* **Fragmento seleccionado**

- - -

Podría asegurar que una gran mayoría de estas reflexiones toman forma e inspiración cuando paseo con Peter y Ashoka… lo que la mayoría de la gente no sabe es que antes de ser cuarentón, yo era de la opinión de qué los perros de casa no deberían de vivir dentro de casa, sino en el patio… y si, como te imaginas; estos dos no solo viven dentro, cada uno tiene su propia camita, que por las noches ignoran.
El que me hizo cambiar de opinión, fue Peter que se lo ganó a pulso desde que fue adoptado; le abrió camino a la que más tarde mi hijo y mi esposa rescatarían de la calle…
Cambiar de opinión es relativamente sencillo, si lo visualizas después haber hecho el cambio. Pero si el cambio es a futuro no es tan simple.
Enfrentando al cambio
“La única constante en la vida es el cambio” dicta la sabiduría popular; tan incomprendida ella que solo Arjona le hace caso… Cambiar no es fácil por que reta a nuestro ego.
Los psicólogos le llaman “disonancia cognitiva”, a la sensación que nos da cuando lo que creemos y lo que hacemos no coincide. La mente busca desesperadamente equilibrio, y para ello prefiere reafirmarse antes que enfrentar la incomodidad del cambio. Y no esto no es exclusivo de los milenials. Este fenómeno lo traemos desde hace muchísimo tiempo.
Lo voy a poner de esta manera; para cambiar primero tenemos que reconocer que nuestra opinión está equivocada. Lo que quiere decir que hay que admitir errores pasados, lo que lastima nuestro orgullo y autoestima. Socialmente, también podemos sentir temor al qué dirán: “Si cambio, ¿qué pensarán los demás? ¿Qué no sé lo que digo? ¿Qué van a decir los demás?” Allá en mi barrio a ese fenómeno tiene otro nombre: “El ¿Qué dirán?”.
Es tan tenebroso que por muchísimos años ha causado estragos y mucho proviene de las tragicomedias del cine y la televisión mexicana han marcado la cultura de nuestro país.
Pero, ¿sabes algo curioso? Cuando finalmente reunimos el valor para cuestionarnos y cambiar, rara vez sentimos arrepentimiento. Casi siempre pensamos: ”¿por qué no lo hice antes?”.
El problema es que enfrentar el cambio es incómodo. Y no por el cambio en sí… sino por lo que nos obliga a reconocer: que tal vez, a pesar de nuestras mejores intenciones, no teníamos toda la razón (o toda la información).
Y es que aceptar que algo no funciona como esperábamos no es un fracaso; al contrario, es la esencia misma del crecimiento.

- - -

* **Material extraído**
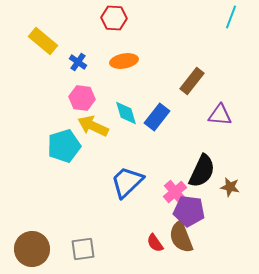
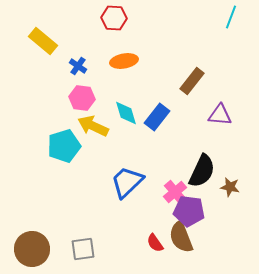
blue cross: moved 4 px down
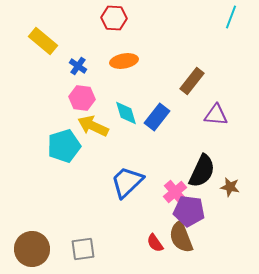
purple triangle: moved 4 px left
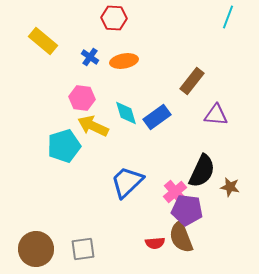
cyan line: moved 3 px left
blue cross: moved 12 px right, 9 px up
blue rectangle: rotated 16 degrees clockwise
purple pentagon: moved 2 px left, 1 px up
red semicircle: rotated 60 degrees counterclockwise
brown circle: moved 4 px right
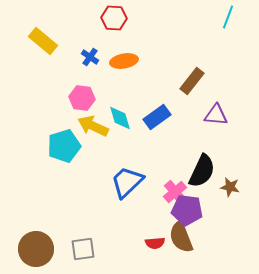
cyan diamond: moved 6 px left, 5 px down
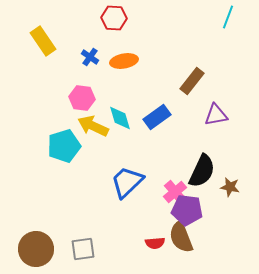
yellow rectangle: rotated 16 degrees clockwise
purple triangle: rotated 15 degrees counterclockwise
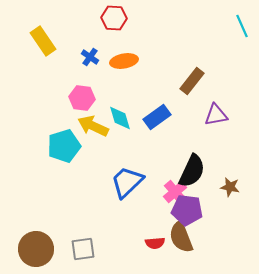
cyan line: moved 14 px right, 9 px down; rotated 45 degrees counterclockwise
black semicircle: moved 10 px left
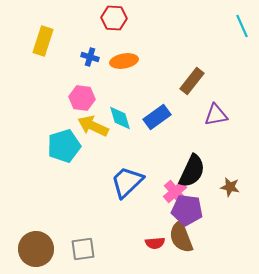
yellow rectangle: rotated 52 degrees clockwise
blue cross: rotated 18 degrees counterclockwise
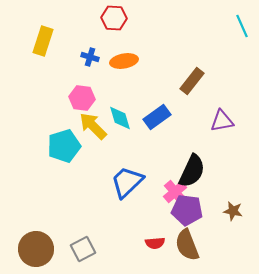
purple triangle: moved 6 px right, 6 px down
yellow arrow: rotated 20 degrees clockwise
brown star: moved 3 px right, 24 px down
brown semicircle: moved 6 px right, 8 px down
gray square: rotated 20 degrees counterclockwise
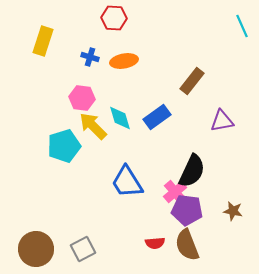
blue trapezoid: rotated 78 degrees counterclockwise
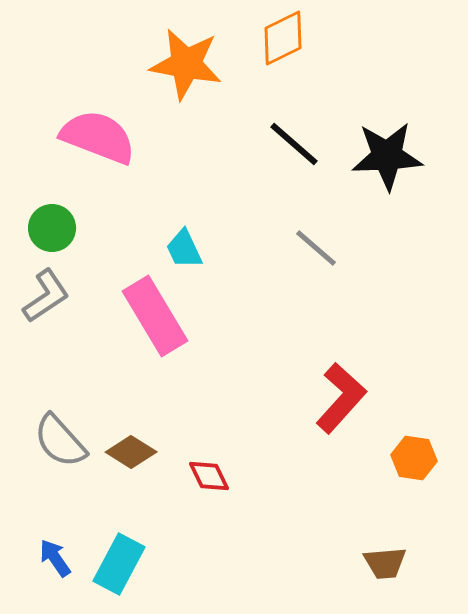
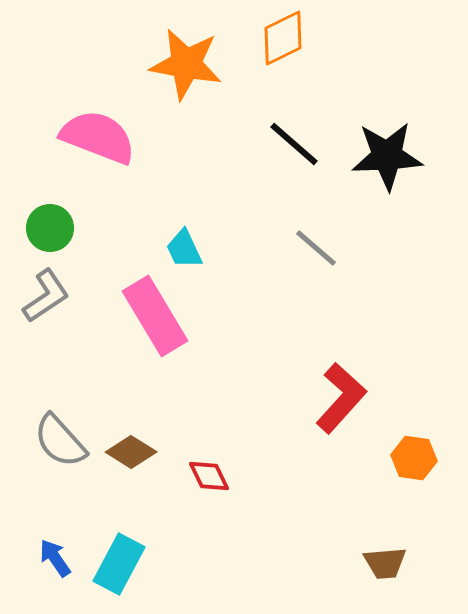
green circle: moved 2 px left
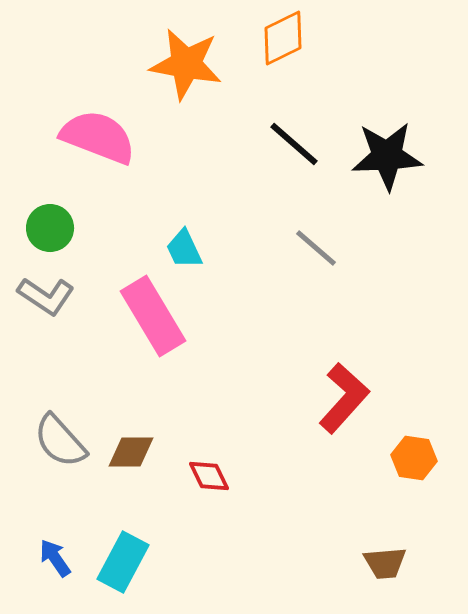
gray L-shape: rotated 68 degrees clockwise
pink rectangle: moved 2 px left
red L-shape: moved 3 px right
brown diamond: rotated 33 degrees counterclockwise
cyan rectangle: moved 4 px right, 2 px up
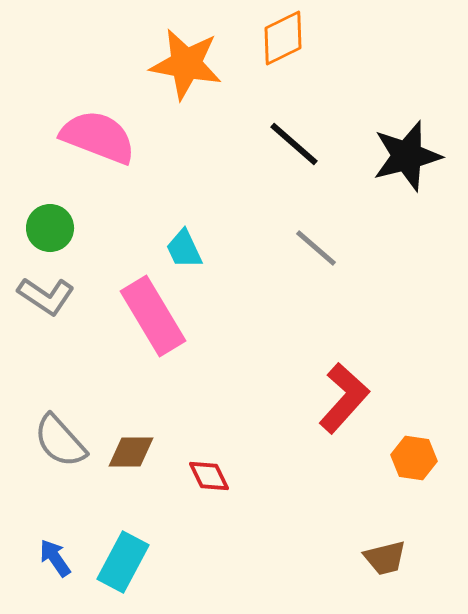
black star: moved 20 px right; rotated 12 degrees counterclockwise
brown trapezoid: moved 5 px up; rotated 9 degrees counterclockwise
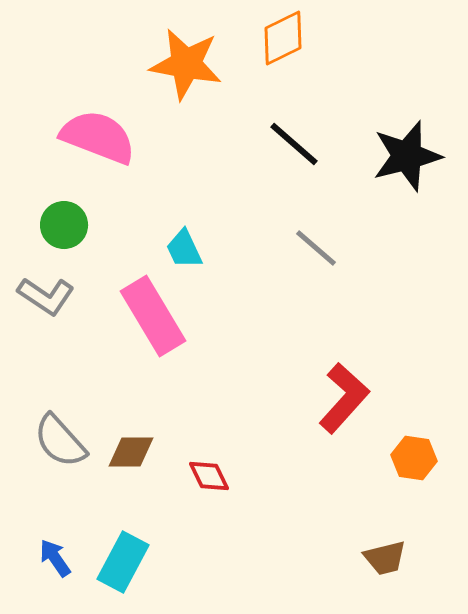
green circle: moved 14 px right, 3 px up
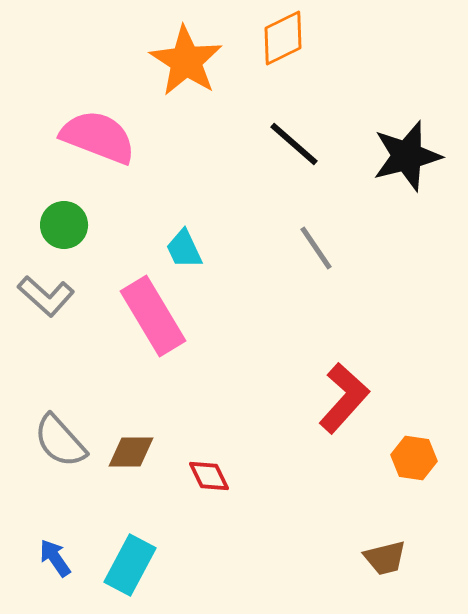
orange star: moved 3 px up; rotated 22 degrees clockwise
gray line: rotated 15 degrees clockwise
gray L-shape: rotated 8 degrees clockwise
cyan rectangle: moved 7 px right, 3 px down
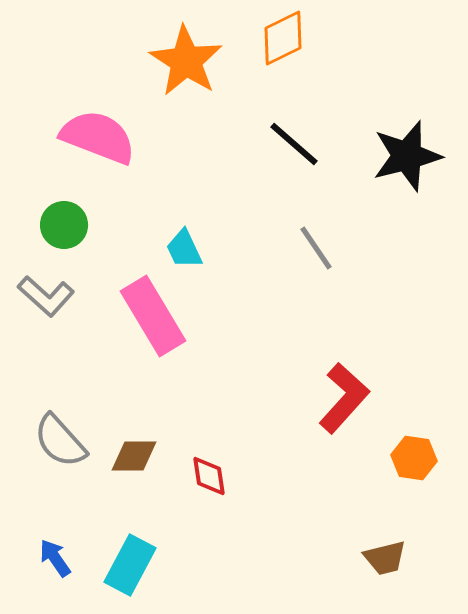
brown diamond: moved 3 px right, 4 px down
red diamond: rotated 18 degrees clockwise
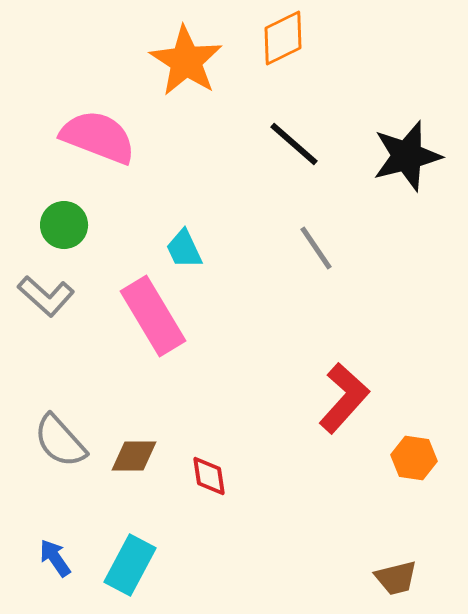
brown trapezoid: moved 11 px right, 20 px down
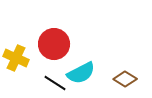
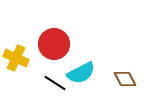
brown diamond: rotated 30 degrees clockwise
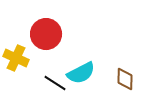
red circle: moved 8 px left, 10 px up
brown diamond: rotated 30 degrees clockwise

- - -

* **Ejercicio planteado 1**
Indica si cada afirmación concuerda con el texto sobre cambiar de opinión, respondiendo sí o no y citando literalmente las palabras del texto que lo deciden. (a) Antes de ser cuarentón, el autor opinaba que los perros de casa debían vivir en el patio. (b) Según el texto, la disonancia cognitiva es algo exclusivo de los milenials. (c) Peter fue rescatado de la calle por el hijo y la esposa del autor.
* **Ejercicio planteado 2**
Continúa el texto sobre cambiar de opinión a partir de su última oración.

* **Respuesta correcta 1**
(a) Sí: «antes de ser cuarentón, yo era de la opinión de qué los perros de casa no deberían de vivir dentro de casa, sino en el patio».
(b) No: «Y no esto no es exclusivo de los milenials».
(c) No: «Peter que se lo ganó a pulso desde que fue adoptado; le abrió camino a la que más tarde mi hijo y mi esposa rescatarían de la calle».

* **Respuesta correcta 2**
En ocaciones no es tan sencillo aceptar los errores porque no los vemos, aunque algunas veces sean obvios para todo el mundo menos para ti. Pero no te sientas mal, a todos nos pasa y aplica en toda circunstancia; por ejemplo en el Rufino Tamayo, que es un parque muy popular para pasear con perros.
Son 26 hectáreas fantásticas, incluso con un área amplia donde pueden andar libres, sin correa.
Pero alguien decidió construir un “baño para perros” de 4 metros cuadrados, designándolo como el único lugar permitido para que los perros hicieran sus necesidades. ¿Qué ocurrió? Exacto. Ni perros ni humanos hacen caso de esa genial idea. Una excelente intención, pésimamente ejecutada.
Cambiar de opinión es incómodo, pero seguir en la necedad es peor. Aceptar que tenemos que cambiar nuestro pensamiento toca fibras profundas: el ego, el orgullo, las expectativas que habíamos puesto en algo. El primer impulso natural es resistirse. Buscar argumentos para mantener el rumbo aunque el camino ya no lleve a donde queremos llegar.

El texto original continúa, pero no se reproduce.